WHAT IS NEEDED: Every record that follows should be written out again without any change.
▬▬▬▬▬▬▬▬▬▬
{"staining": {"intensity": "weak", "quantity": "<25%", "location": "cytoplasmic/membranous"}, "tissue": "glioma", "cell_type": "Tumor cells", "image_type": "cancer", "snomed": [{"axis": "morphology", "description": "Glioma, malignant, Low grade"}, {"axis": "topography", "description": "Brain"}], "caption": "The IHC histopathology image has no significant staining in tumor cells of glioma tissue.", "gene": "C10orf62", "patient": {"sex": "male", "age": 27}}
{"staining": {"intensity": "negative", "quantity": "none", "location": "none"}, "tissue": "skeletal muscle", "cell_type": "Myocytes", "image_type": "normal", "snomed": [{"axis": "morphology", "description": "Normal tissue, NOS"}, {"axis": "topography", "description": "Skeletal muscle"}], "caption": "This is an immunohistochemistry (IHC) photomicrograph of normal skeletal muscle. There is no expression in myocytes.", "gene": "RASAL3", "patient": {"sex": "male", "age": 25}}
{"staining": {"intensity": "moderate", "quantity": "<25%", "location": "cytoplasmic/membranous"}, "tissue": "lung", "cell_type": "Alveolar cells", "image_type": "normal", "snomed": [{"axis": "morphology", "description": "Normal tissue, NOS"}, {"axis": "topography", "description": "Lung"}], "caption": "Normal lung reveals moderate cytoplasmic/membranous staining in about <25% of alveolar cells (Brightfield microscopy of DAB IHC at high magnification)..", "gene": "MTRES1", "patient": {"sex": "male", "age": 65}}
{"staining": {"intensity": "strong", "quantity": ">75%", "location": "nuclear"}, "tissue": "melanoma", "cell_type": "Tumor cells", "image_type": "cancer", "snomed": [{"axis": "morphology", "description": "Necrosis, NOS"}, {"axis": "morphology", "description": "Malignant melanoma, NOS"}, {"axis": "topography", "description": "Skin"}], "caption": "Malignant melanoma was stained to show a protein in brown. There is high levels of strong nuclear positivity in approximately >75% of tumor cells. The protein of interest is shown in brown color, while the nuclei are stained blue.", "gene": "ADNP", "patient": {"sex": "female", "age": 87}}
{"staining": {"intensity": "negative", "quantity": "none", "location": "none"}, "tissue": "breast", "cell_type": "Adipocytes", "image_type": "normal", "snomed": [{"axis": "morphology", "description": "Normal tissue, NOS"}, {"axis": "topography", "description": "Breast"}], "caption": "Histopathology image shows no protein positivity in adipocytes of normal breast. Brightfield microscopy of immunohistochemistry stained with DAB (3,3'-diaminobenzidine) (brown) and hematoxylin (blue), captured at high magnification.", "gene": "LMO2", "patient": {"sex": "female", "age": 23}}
▬▬▬▬▬▬▬▬▬▬
TASK ANSWER:
{"staining": {"intensity": "weak", "quantity": "<25%", "location": "cytoplasmic/membranous"}, "tissue": "glioma", "cell_type": "Tumor cells", "image_type": "cancer", "snomed": [{"axis": "morphology", "description": "Glioma, malignant, Low grade"}, {"axis": "topography", "description": "Brain"}], "caption": "The IHC histopathology image has no significant staining in tumor cells of glioma tissue.", "gene": "C10orf62", "patient": {"sex": "male", "age": 27}}
{"staining": {"intensity": "negative", "quantity": "none", "location": "none"}, "tissue": "skeletal muscle", "cell_type": "Myocytes", "image_type": "normal", "snomed": [{"axis": "morphology", "description": "Normal tissue, NOS"}, {"axis": "topography", "description": "Skeletal muscle"}], "caption": "This is an immunohistochemistry (IHC) photomicrograph of normal skeletal muscle. There is no expression in myocytes.", "gene": "RASAL3", "patient": {"sex": "male", "age": 25}}
{"staining": {"intensity": "moderate", "quantity": "<25%", "location": "cytoplasmic/membranous"}, "tissue": "lung", "cell_type": "Alveolar cells", "image_type": "normal", "snomed": [{"axis": "morphology", "description": "Normal tissue, NOS"}, {"axis": "topography", "description": "Lung"}], "caption": "Normal lung reveals moderate cytoplasmic/membranous staining in about <25% of alveolar cells (Brightfield microscopy of DAB IHC at high magnification)..", "gene": "MTRES1", "patient": {"sex": "male", "age": 65}}
{"staining": {"intensity": "strong", "quantity": ">75%", "location": "nuclear"}, "tissue": "melanoma", "cell_type": "Tumor cells", "image_type": "cancer", "snomed": [{"axis": "morphology", "description": "Necrosis, NOS"}, {"axis": "morphology", "description": "Malignant melanoma, NOS"}, {"axis": "topography", "description": "Skin"}], "caption": "Malignant melanoma was stained to show a protein in brown. There is high levels of strong nuclear positivity in approximately >75% of tumor cells. The protein of interest is shown in brown color, while the nuclei are stained blue.", "gene": "ADNP", "patient": {"sex": "female", "age": 87}}
{"staining": {"intensity": "negative", "quantity": "none", "location": "none"}, "tissue": "breast", "cell_type": "Adipocytes", "image_type": "normal", "snomed": [{"axis": "morphology", "description": "Normal tissue, NOS"}, {"axis": "topography", "description": "Breast"}], "caption": "Histopathology image shows no protein positivity in adipocytes of normal breast. Brightfield microscopy of immunohistochemistry stained with DAB (3,3'-diaminobenzidine) (brown) and hematoxylin (blue), captured at high magnification.", "gene": "LMO2", "patient": {"sex": "female", "age": 23}}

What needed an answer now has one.